Background A Do Not Resuscitate (DNR) order would be similar to many of the decisions a physician faces daily if it did not call for ethical and legal considerations. To comply with the intent of the order, a physician must be certain that further resuscitation is futile and is a waste of resources.
Method We offer both ways of DNR for parent of 25 cases in the last 12 months (10 cases were extrem preterm 23 weeks with bilateral IVH grad 4, and 4 cases were trisomy 18 with congenital anomalise, and 7 cases with sever form of multiple conginetal, 4 cases of inoperable complex congenital heart disease).
Results After we explain to the parents about the prognosis of those cases, 12 of them agreed to not be aggressive in the resuscition if the condition of the patient deteriorated, and 2 of them agreed to withdraw the therapy.

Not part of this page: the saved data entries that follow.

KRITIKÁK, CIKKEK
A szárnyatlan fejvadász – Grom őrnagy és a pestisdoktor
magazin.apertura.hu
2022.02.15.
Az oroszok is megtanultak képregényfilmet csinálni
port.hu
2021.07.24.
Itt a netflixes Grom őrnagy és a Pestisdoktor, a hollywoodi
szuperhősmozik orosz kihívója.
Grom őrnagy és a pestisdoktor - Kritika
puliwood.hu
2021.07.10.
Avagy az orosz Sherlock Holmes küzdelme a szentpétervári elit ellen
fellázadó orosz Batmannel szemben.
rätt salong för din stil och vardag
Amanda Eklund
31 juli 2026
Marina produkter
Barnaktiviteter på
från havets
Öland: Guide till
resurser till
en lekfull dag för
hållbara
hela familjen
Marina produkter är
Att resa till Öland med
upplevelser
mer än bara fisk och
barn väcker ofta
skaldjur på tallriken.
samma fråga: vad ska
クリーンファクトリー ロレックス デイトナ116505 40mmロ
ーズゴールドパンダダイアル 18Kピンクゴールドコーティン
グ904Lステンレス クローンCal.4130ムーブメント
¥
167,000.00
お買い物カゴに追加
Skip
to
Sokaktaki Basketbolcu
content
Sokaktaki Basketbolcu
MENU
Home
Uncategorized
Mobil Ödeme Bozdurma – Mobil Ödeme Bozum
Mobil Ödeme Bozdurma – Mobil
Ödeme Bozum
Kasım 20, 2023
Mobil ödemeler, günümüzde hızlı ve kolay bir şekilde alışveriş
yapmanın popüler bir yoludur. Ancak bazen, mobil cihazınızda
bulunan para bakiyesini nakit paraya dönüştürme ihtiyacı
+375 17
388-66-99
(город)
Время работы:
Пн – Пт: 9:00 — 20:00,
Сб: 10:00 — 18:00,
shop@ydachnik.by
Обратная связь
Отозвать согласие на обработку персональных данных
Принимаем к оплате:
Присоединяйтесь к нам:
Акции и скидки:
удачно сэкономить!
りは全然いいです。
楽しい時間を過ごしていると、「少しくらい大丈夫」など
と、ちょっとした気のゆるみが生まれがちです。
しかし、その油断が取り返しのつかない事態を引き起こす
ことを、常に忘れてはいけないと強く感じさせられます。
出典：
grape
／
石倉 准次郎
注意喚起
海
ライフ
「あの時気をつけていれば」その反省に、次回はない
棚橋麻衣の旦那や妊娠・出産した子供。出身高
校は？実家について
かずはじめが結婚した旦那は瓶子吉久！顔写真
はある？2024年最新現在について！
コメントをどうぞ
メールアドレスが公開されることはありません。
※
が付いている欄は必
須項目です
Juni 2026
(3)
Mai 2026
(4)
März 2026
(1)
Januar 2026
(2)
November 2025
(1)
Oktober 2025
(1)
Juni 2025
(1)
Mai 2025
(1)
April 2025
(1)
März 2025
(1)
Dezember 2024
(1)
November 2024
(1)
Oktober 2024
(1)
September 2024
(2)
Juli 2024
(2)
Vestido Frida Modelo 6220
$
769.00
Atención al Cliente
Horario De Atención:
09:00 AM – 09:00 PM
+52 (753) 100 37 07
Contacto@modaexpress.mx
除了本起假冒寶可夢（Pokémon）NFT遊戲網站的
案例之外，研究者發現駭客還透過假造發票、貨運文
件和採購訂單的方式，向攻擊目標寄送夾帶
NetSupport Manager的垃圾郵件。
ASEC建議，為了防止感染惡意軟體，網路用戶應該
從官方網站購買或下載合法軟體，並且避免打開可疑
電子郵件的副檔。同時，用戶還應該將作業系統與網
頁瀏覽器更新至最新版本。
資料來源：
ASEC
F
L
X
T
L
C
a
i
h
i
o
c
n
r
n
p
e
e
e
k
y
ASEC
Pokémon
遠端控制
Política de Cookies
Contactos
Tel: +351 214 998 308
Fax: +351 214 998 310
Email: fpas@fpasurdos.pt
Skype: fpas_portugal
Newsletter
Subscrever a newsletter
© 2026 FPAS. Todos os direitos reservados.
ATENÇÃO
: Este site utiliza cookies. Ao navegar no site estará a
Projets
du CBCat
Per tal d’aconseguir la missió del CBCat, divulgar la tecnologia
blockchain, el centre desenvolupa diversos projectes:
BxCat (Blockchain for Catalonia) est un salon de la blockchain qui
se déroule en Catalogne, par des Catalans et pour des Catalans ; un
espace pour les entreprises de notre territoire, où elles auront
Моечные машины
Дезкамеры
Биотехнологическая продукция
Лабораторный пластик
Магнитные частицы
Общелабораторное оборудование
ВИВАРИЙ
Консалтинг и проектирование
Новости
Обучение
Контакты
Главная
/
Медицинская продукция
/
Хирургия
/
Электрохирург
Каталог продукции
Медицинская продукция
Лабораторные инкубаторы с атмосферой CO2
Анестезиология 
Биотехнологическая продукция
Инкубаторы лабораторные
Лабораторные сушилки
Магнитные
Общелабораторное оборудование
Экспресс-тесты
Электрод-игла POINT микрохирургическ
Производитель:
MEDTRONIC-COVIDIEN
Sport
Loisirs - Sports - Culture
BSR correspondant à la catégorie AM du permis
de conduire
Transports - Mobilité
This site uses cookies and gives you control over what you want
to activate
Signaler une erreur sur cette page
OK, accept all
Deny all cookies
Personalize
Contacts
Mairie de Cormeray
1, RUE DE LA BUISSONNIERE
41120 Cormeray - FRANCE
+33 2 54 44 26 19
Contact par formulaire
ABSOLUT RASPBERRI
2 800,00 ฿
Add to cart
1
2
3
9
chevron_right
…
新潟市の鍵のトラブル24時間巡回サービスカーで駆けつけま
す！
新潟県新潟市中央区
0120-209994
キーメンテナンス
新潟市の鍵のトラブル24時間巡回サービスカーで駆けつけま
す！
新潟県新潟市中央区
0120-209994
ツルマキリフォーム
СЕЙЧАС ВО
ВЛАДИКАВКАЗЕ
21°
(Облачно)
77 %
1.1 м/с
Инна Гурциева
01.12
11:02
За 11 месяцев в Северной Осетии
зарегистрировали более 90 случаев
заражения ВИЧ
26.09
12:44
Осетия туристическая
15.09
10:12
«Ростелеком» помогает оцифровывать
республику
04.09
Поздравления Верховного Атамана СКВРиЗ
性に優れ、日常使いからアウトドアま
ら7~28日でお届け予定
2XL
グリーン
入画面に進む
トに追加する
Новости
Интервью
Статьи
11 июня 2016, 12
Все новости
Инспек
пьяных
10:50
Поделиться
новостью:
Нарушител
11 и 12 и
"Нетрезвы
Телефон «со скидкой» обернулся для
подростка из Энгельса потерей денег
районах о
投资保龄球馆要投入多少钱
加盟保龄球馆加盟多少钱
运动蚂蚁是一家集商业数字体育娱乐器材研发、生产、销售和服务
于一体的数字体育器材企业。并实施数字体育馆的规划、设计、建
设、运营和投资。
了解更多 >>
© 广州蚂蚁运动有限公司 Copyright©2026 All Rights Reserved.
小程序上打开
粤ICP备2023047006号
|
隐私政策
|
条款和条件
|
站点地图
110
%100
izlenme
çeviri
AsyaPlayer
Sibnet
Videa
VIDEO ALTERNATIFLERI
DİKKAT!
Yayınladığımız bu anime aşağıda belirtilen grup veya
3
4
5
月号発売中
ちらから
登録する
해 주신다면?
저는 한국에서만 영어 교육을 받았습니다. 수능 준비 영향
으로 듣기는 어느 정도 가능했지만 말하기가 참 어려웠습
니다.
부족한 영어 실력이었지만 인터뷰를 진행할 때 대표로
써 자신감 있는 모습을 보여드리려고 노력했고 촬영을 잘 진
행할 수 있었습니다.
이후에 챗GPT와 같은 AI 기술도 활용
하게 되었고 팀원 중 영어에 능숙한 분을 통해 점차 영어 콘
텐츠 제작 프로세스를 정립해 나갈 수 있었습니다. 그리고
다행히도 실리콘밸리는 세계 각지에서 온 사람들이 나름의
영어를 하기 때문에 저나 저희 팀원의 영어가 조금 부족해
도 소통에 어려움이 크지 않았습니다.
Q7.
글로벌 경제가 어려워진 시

Conclusion The majority of scholars said that the treatment of patients is desirable (not a must) where there is a hope of recovery, and DNR order is Permitted (mobah) in cases of a high degree of certainty that resuscitation is futile to the Patient, but does not mean to stop the fundamental support like antibiotic, feeding, and IV fluid. The treatment is mandatory (sever pain-treatment is successful-infectious diseases that will spread to others) While the intentional interference of the doctor by giving the patient medication to hasten the death in some cases which is called Euthanasia It is absolutely forbidden in Islam.